* _WHAT TO DO_: Transcribe the image captioning forum post from "Now the error" to "self.encoder = EncoderCNN(embed_size)".

* _TEXT PASSAGE_:
_ _ _ _ _ _ _

For context, I’m using this tutorial for Image Captioning GitHub and I’m now trying to fine tune it, but to my dataset.
I just have one image and one caption and I’m trying to train the model to that, 1ºProblem I encountered was because I was using the BatchNorm1d and changed to InstanceNorm1d.
Now the error is the one on the title and this is the code.
The model loader (just in case anyone finds the problem here):
class FineTuneModel(nn.Module):
def __init__(self, embed_size, hidden_size, vocab_size, num_layers):
super(FineTuneModel, self).__init__()
self.encoder = EncoderCNN(embed_size)
self.decoder = DecoderRNN(embed_size,
hidden_size,
vocab_size,
num_layers,
max_seq_length=20)
def forward(self, images, captions, lengths):
features = self.encoder(images)
outputs = self.decoder(features, captions, lengths)
return outputs
The encoder:
class EncoderCNN(nn.Module):
def __init__(self, embed_size):
super(EncoderCNN, self).__init__()
resnet = models.resnet152(pretrained=True)
modules = list(resnet.children())[:-1]
self.resnet = nn.Sequential(*modules)
self.linear = nn.Linear(resnet.fc.in_features, embed_size)
#self.bn = nn.BatchNorm1d(embed_size, momentum=0.01)
self.bn = nn.InstanceNorm1d(256, track_running_stats=True)
def forward(self, images):
with torch.no_grad():
features = self.resnet(images)
features = features.reshape(features.size(0), -1)
features = self.bn(self.linear(features))
return features
And this is the loader:
class CustomDataset(Dataset):
def __init__(self, image_folder, caption_folder, transform=None):
self.image_folder = image_folder
self.caption_folder = caption_folder
self.transform = transform
def __len__(self):
return 256
#return len(os.listdir(self.image_folder))
def __getitem__(self, idx):
#img_name = os.path.join(self.image_folder, str(idx) + '.jpg')
img_name = os.path.join(self.image_folder, "0" + '.jpg')
img = Image.open(img_name)
transform = transforms.Compose([
transforms.Resize((256,256)),
transforms.RandomHorizontalFlip(),
transforms.ToTensor(),
transforms.Normalize((0.485, 0.456, 0.406),
(0.229, 0.224, 0.225))])
img = transform(img)
def tokenize(caption, vocabulary):
words = caption.split()
tokens = [vocabulary(word) for word in words]
return tokens
tokenized_captions = tokenize(caption, vocab)
print("Image shape:", img.shape)
return img, torch.tensor(tokenized_captions)
dataset = CustomDataset(image_folder='images/',
caption_folder='captions/',
transform=transforms.ToTensor())
dataloader = DataLoader(dataset, batch_size=1, shuffle=True, drop_last=False)
Thanks in advance.

_ _ _ _ _ _ _

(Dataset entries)
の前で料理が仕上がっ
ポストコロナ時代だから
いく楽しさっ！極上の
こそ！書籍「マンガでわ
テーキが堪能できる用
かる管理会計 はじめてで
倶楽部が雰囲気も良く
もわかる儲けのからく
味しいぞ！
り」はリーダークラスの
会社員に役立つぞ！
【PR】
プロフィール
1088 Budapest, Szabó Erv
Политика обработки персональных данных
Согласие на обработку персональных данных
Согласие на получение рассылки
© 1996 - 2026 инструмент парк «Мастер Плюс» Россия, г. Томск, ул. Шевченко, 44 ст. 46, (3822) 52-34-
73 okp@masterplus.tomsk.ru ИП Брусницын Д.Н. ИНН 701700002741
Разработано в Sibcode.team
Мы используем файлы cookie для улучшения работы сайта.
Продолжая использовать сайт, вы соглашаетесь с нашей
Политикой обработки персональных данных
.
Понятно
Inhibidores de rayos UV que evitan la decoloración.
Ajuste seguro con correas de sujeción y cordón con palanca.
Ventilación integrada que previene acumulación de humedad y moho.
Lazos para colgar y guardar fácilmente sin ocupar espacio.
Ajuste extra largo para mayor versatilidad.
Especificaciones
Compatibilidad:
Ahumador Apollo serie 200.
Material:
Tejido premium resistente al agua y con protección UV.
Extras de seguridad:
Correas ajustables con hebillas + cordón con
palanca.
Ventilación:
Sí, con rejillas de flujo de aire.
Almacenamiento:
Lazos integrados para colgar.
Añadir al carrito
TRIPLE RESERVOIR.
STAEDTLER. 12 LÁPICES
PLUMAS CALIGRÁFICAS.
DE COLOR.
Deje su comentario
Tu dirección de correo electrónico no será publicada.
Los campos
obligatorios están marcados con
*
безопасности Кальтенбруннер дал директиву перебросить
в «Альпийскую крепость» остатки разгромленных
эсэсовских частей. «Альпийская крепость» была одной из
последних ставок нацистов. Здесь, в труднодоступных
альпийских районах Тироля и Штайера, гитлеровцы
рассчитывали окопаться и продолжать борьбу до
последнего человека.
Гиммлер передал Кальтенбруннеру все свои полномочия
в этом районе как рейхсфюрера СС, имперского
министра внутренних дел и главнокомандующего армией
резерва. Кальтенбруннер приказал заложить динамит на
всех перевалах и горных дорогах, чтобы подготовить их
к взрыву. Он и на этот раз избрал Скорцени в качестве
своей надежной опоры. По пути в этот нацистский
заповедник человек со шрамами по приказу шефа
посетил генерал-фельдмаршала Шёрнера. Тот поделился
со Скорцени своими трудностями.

_ _ _ _ _ _ _

* _FINAL ANSWER_:
Now the error is the one on the title and this is the code.
The model loader (just in case anyone finds the problem here):
class FineTuneModel(nn.Module):
def __init__(self, embed_size, hidden_size, vocab_size, num_layers):
super(FineTuneModel, self).__init__()
self.encoder = EncoderCNN(embed_size)